はじまりはいつも水
【近況】
米を炊くこと一つとっても、とにかく大量の水を必要とする仕事です。つくづく、清潔でおいしい水が使える環境でよかったと思います。
ある食通が食べたこれまでで最高においしかったラーメンは、スープに使うために人里離れた山奥で調達する湧き水に秘密があったという話を聞いたことがあります。
酒はよく料理と合わせる楽しみがあるといいますが、水が相性を左右するという視点から、なるべく近い地域で作られた食材と酒を合わせるのがやはり最もおいしく味わえるといいます。
ワインもやはり産地国の食材、調理法を用いた料理と合わせるのがより自然においしく感じられるように思います。
同じ地域の水で育った色々な食材に、その地域の水で仕込んだ酒が合うとは何となく納得です。
醤油や味噌などもそうやってなるべく近い場所の生産者が作ったもので揃えて、出汁も当然その地域の水で引く。こういう体験は、現地でないと味わえないものが味わえるでしょう。西洋料理を学ぶうえで留学する理由には、こういう体験を積むことも多分に含まれていると思います。
日本全国・世界各国から話題の美味を集めるような贅沢さとは、根本的に違う贅沢さが味わえるような気がします。
【おすすめレシピ本】
全くレシピ本ではありませんが、読んでいるとお酒を味わって飲める気持ちがしてきます。
寿屋のちのサントリー二代目社長の佐治敬三と、同社広告部門として活躍してのちに芥川賞作家となる開高健の出会いとその後が描かれているノンフィクションです。

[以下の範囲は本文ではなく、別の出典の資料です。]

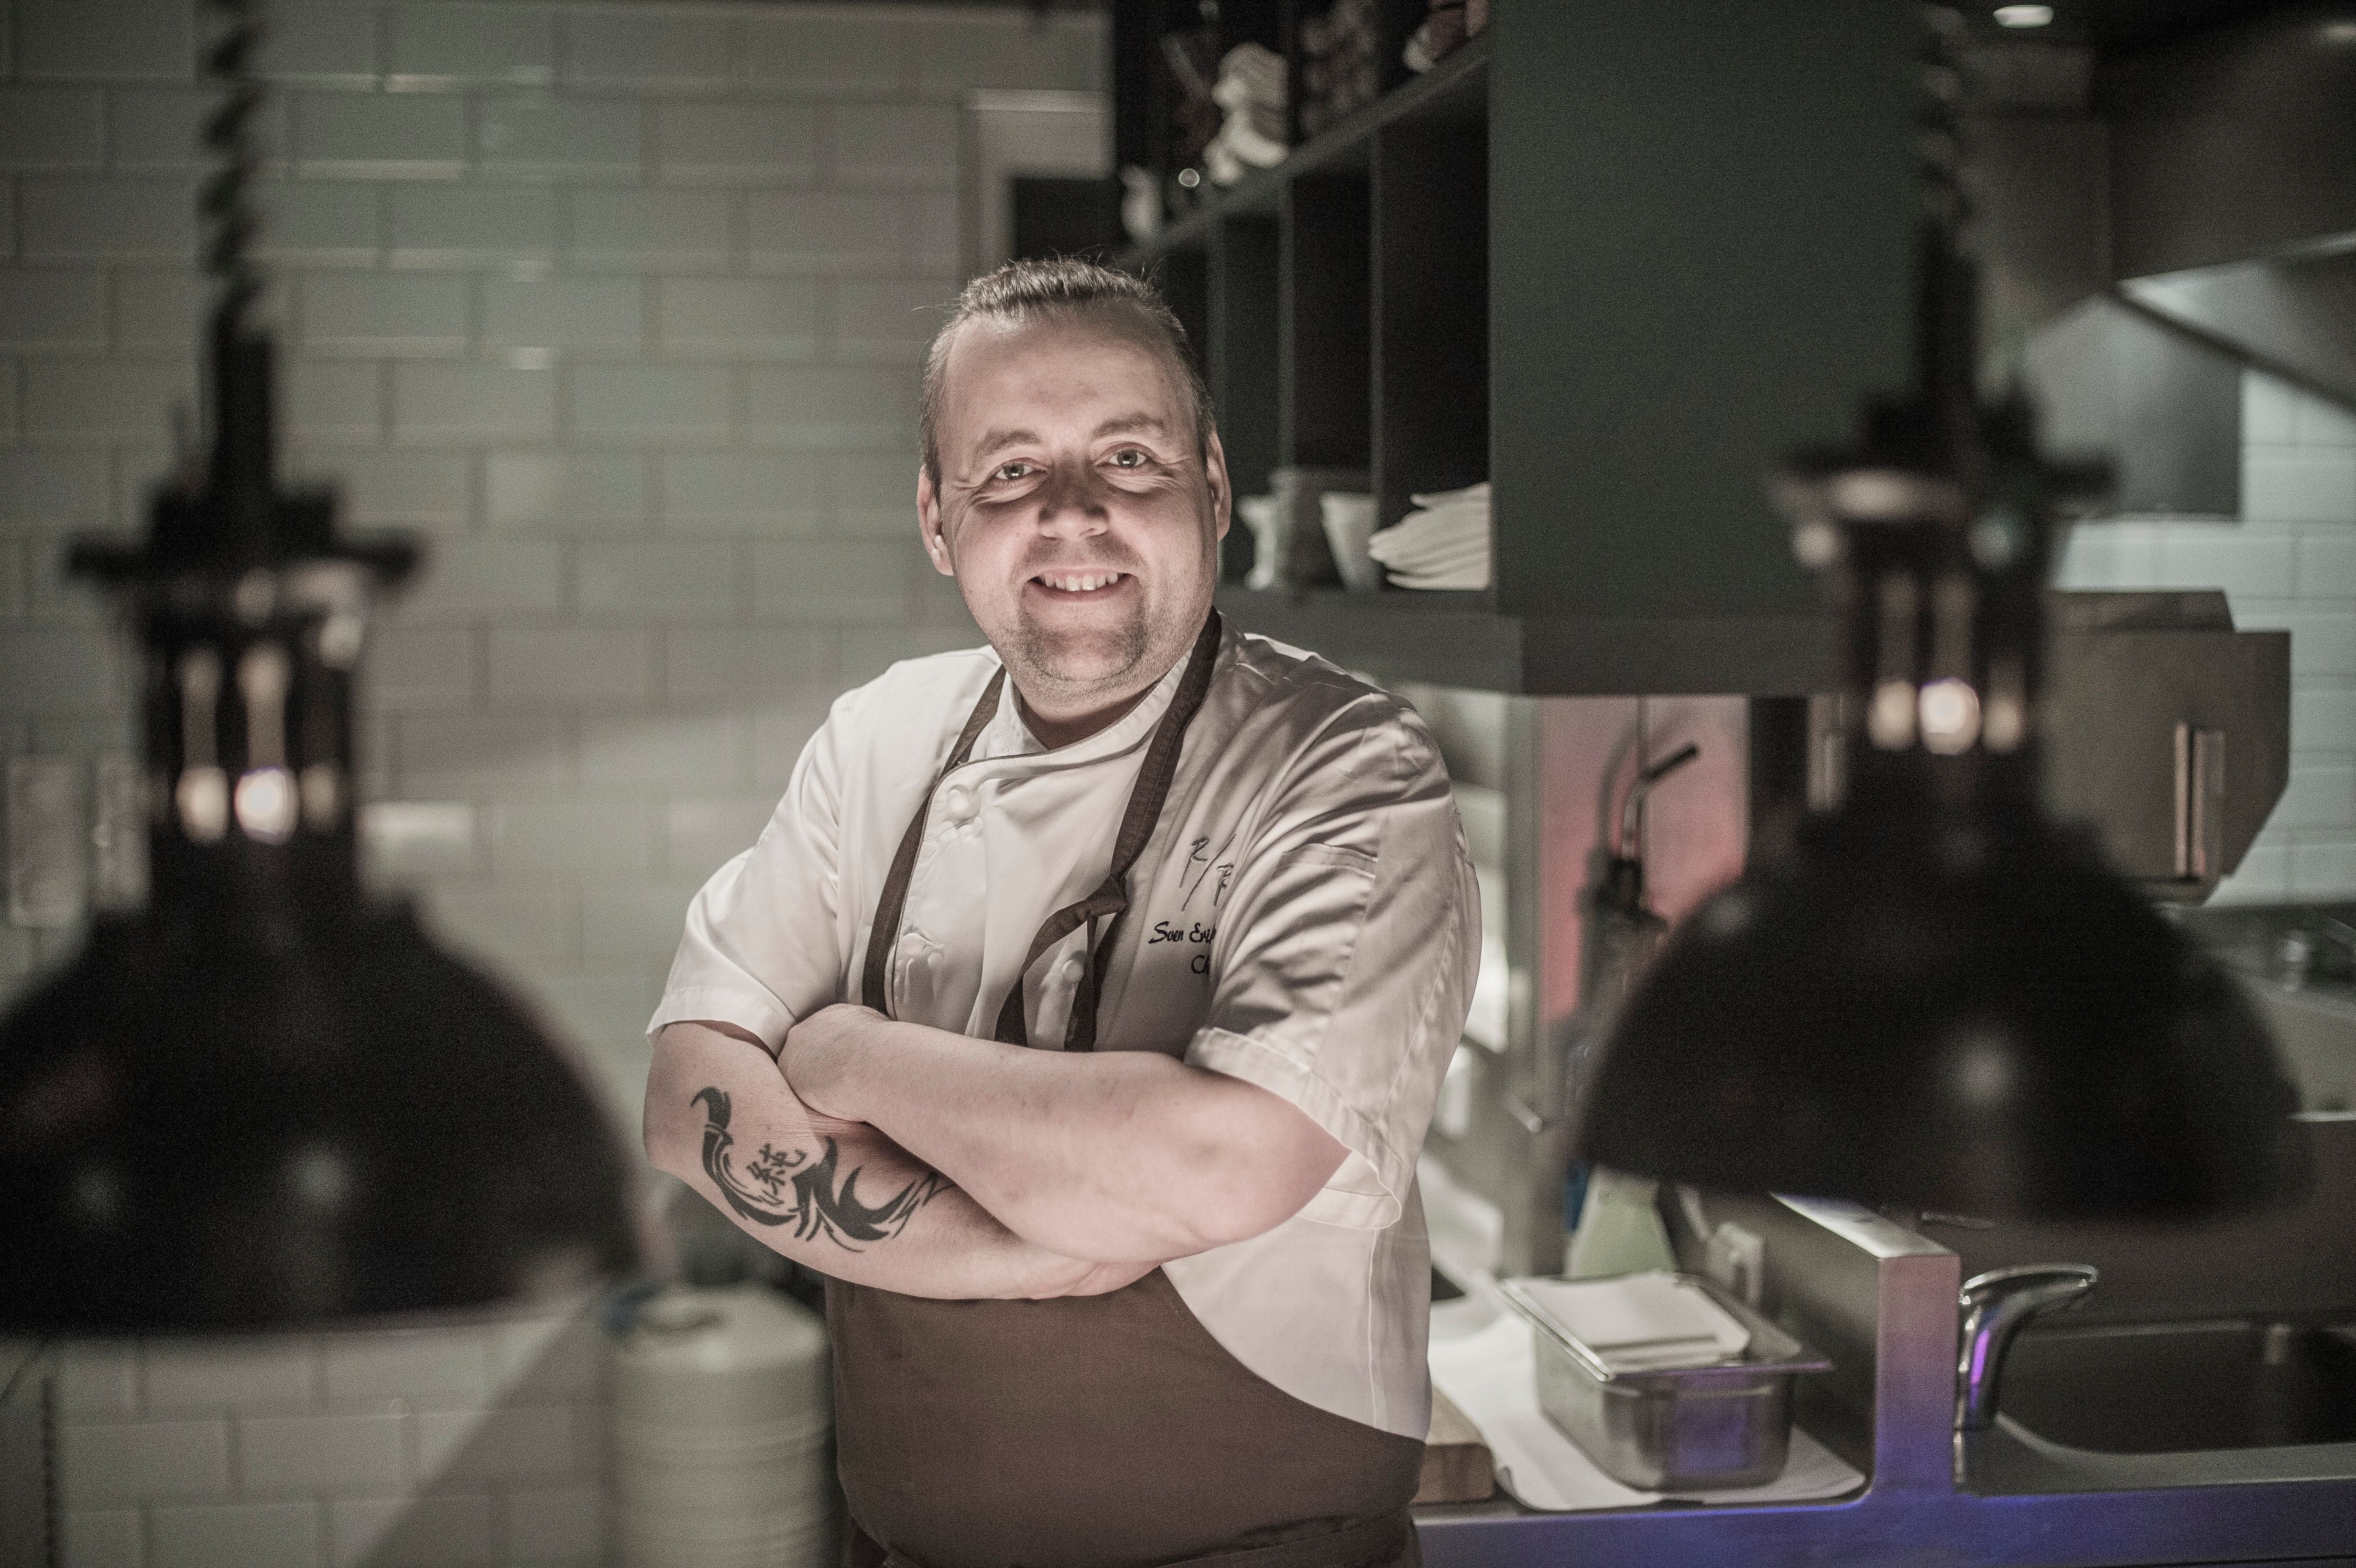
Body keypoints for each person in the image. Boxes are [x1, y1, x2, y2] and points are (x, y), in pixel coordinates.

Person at [642, 257, 1479, 1568]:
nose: (1074, 517)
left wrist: (848, 1053)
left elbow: (1228, 1162)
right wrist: (1013, 1250)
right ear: (937, 517)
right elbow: (690, 1099)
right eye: (1010, 472)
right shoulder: (877, 742)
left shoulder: (1345, 770)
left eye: (1130, 460)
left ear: (1211, 482)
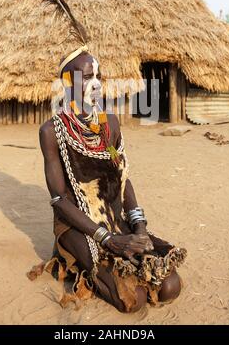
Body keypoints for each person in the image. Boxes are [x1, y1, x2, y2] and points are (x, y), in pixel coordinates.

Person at [29, 46, 187, 313]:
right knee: (132, 300)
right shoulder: (52, 132)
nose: (95, 85)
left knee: (170, 286)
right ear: (67, 83)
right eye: (86, 77)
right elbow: (59, 199)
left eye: (98, 77)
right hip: (77, 223)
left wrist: (138, 227)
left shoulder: (109, 124)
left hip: (112, 216)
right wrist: (107, 239)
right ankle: (80, 262)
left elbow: (120, 173)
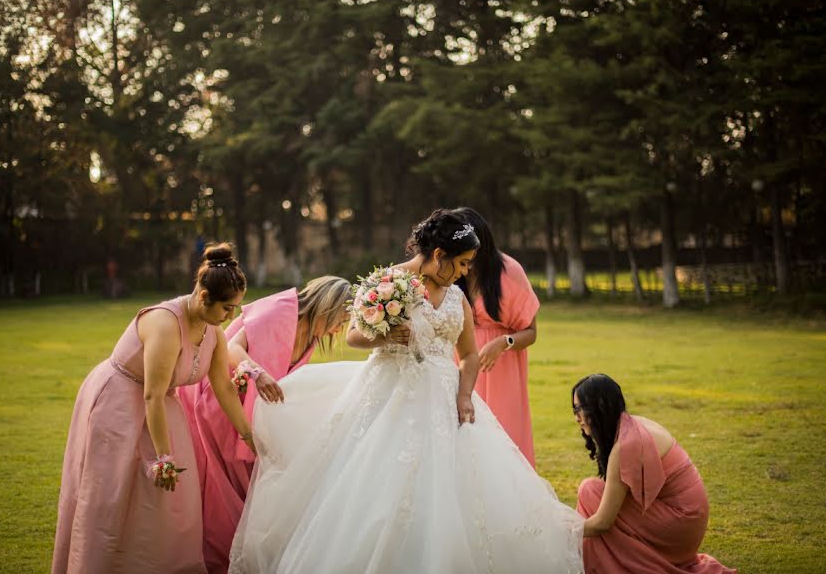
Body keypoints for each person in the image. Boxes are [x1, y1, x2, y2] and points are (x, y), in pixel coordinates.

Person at [228, 209, 584, 574]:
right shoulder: (388, 282)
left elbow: (470, 356)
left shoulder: (456, 297)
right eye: (461, 263)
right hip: (390, 392)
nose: (465, 272)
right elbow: (353, 336)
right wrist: (383, 335)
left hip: (445, 396)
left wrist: (464, 396)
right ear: (439, 256)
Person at [52, 243, 254, 574]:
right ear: (204, 298)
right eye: (227, 308)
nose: (231, 317)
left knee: (173, 502)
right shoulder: (164, 324)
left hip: (163, 405)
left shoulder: (213, 331)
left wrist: (248, 434)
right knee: (114, 491)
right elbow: (151, 396)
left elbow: (224, 388)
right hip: (119, 400)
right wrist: (164, 459)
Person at [178, 276, 351, 573]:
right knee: (224, 487)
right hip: (223, 401)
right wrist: (258, 373)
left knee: (248, 485)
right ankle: (218, 553)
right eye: (341, 319)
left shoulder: (310, 334)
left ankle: (236, 550)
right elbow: (230, 348)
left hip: (253, 412)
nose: (340, 328)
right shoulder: (279, 312)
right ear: (327, 307)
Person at [572, 374, 737, 573]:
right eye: (574, 409)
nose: (577, 418)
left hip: (680, 527)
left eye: (580, 409)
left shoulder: (626, 445)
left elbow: (602, 523)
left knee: (590, 492)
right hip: (689, 521)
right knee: (593, 491)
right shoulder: (631, 424)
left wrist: (560, 532)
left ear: (600, 407)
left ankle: (605, 565)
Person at [454, 207, 540, 465]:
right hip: (459, 359)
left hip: (502, 368)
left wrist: (504, 342)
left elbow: (531, 331)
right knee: (464, 430)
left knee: (505, 432)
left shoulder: (509, 271)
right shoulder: (452, 272)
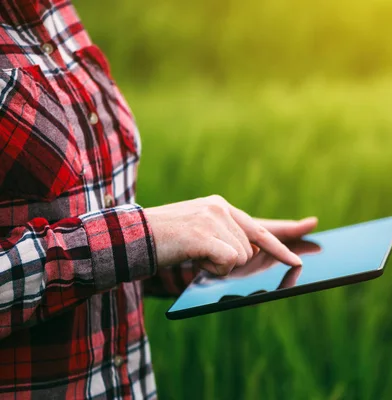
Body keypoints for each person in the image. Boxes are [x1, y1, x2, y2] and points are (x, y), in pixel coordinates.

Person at [0, 1, 318, 398]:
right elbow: (114, 240)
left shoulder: (54, 12)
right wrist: (143, 235)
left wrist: (198, 245)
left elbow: (86, 220)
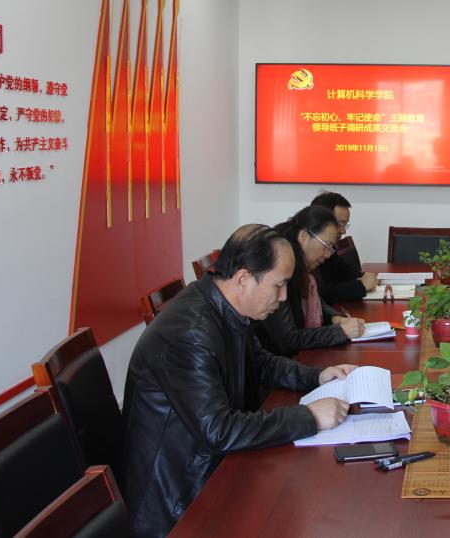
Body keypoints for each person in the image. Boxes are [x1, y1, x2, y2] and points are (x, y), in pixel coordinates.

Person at [121, 224, 357, 537]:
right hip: (180, 503)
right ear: (244, 278)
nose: (283, 297)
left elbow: (260, 362)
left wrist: (317, 376)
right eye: (279, 285)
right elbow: (218, 431)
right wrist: (308, 417)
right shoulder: (190, 333)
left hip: (213, 469)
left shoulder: (224, 306)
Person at [256, 206, 366, 356]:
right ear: (303, 236)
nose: (328, 255)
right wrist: (340, 332)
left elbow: (317, 301)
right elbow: (288, 340)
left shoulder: (304, 266)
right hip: (278, 361)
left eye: (331, 248)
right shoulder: (279, 271)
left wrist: (336, 319)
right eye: (326, 245)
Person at [310, 191, 378, 303]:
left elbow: (343, 270)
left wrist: (364, 276)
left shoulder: (329, 247)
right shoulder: (304, 252)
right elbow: (321, 294)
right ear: (320, 220)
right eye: (340, 224)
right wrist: (361, 285)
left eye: (345, 224)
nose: (343, 231)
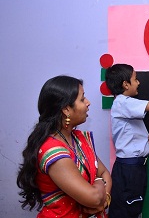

まだ全部読んでいませんが、太平洋戦争を終えた日本を舞台にそれぞれの立場で環境に翻弄されながら、きれいごとだけでなくたくましく爪痕を残していく様子が、歯切れ良く生き生きと描かれていて引き込まれる文章です。
サントリーといえば前職でも独立した今の店でも、何人か担当者さんにお付き合いがありました。営業の皆さんの姿勢から感じる社風だったり、定番商品のビールやウイスキーのラインナップの源流、旬のタレントがCMに続々起用される広告の打ち出し方など、今に至る全てがこの歴史あってのものだと思うと、色々なものがつながっていくようで面白く読んでいます。
創業者二代目として事業へ大胆に取り組んでいく経営者と、自己の内面と戦後日本のあり方にひたすら向き合う作家とは、一見、価値観が交差するとは思えません。しかしこの時代にあってこそ生まれたであろう友情の形に、不思議なうらやましさも感じる一冊です。